La Cour de Strasbourg estime que la différence de traitement entre ces deux groupes est raisonnablement justifiée. Le fait d’arrêter un traitement assurant la survie d’un individu résulte de son droit de refuser un traitement médical. Il ne s’agit pas d’un droit à une mort médicalement assistée.

La non-violation de l’article 14 est conclue.

Références :

■ CEDH 29 avr. 2002, Pretty c/ Royaume-Uni, n° 2346/02 AJDA 2003. 1383, note B. Le Baut-Ferrarese ; D. 2002. 1596, et les obs. ; RDSS 2002. 475, note P. Pédrot ; RSC 2002. 645, obs. F. Massias ; RTD civ. 2002. 482, obs. J. Hauser ; ibid. 858, obs. J.-P. Marguénaud.

■ CEDH, gd. ch. 5 juin 2015, Lambert et autres c/ France, n° 46043/14 : DAE, 10 juin 2015, note V. B AJDA 2015. 1124 ; ibid. 1732, chron. L. Burgorgue-Larsen ; D. 2015. 1625, et les obs., note F. Vialla ; ibid. 2016. 752, obs. J.-C. Galloux et H. Gaumont-Prat ; AJ fam. 2015. 364, obs. A. Dionisi-Peyrusse.

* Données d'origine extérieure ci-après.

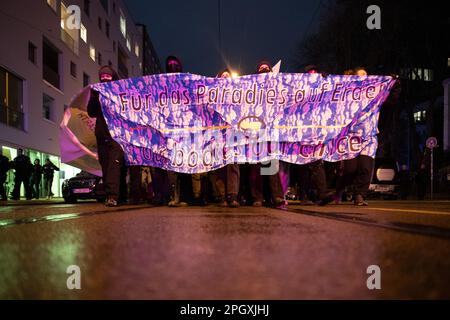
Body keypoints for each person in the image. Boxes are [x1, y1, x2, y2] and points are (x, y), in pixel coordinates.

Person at [87, 65, 124, 207]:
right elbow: (92, 113)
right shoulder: (97, 93)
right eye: (102, 76)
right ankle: (110, 194)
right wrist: (94, 98)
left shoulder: (120, 92)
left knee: (113, 165)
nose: (105, 79)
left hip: (117, 135)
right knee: (105, 164)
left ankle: (113, 196)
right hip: (102, 135)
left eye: (108, 76)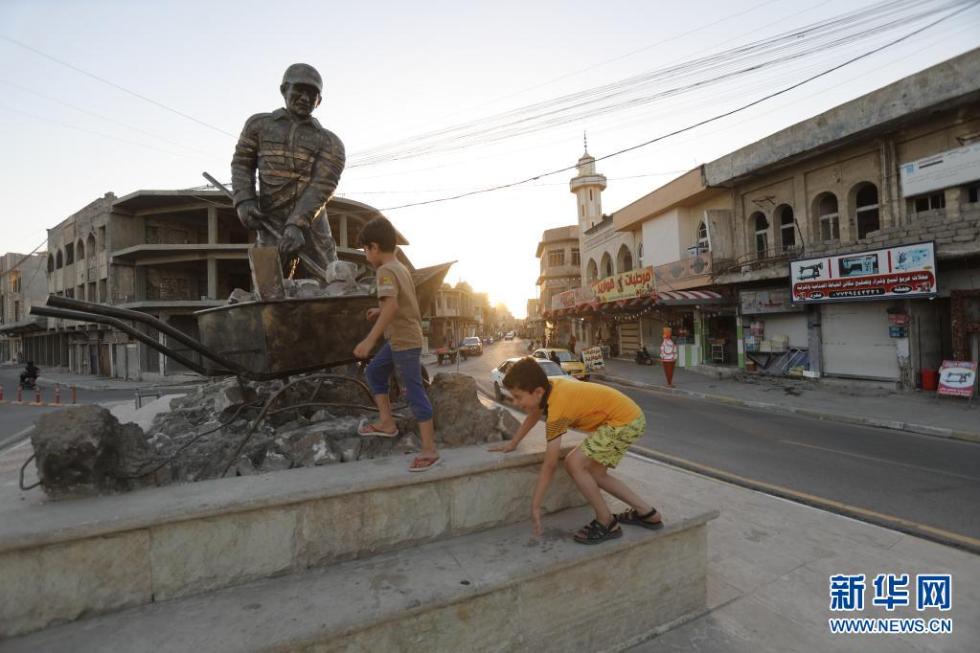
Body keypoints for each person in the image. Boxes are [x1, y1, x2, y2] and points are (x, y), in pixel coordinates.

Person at [490, 358, 663, 543]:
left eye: (518, 396)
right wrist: (513, 443)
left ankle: (606, 521)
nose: (515, 402)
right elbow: (534, 414)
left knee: (574, 463)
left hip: (624, 421)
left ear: (538, 391)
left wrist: (535, 505)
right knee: (597, 474)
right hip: (629, 418)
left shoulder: (557, 408)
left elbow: (550, 464)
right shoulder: (550, 388)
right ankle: (648, 514)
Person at [231, 63, 346, 280]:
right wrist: (244, 200)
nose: (305, 97)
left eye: (312, 94)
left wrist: (297, 224)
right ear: (284, 89)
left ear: (319, 101)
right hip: (269, 216)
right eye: (299, 89)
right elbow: (242, 164)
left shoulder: (330, 142)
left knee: (330, 280)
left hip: (312, 220)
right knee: (268, 284)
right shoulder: (258, 125)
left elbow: (322, 186)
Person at [353, 216, 439, 472]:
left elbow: (391, 304)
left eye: (365, 250)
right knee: (375, 371)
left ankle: (429, 449)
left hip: (403, 340)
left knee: (413, 391)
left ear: (374, 247)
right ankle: (387, 423)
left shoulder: (385, 271)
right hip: (402, 337)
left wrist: (369, 341)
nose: (366, 255)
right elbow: (402, 303)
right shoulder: (400, 267)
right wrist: (378, 311)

■ CEDH 31 janv. 2023, Y. c/ France, n° 76888/17 AJDA 2023. 1344, note C. Grossholz ; D. 2023. 239, et les obs. ; ibid. 400, point de vue B. Moron-Puech ; ibid. 2024. 891, obs. REGINE ; AJ fam. 2023. 168, obs. L. Brunet ; ibid. 70, obs. A. Dionisi-Peyrusse ; AJCT 2023. 376, obs. P. Jacquemoire ; RTD civ. 2023. 332, obs. J.-P. Marguénaud.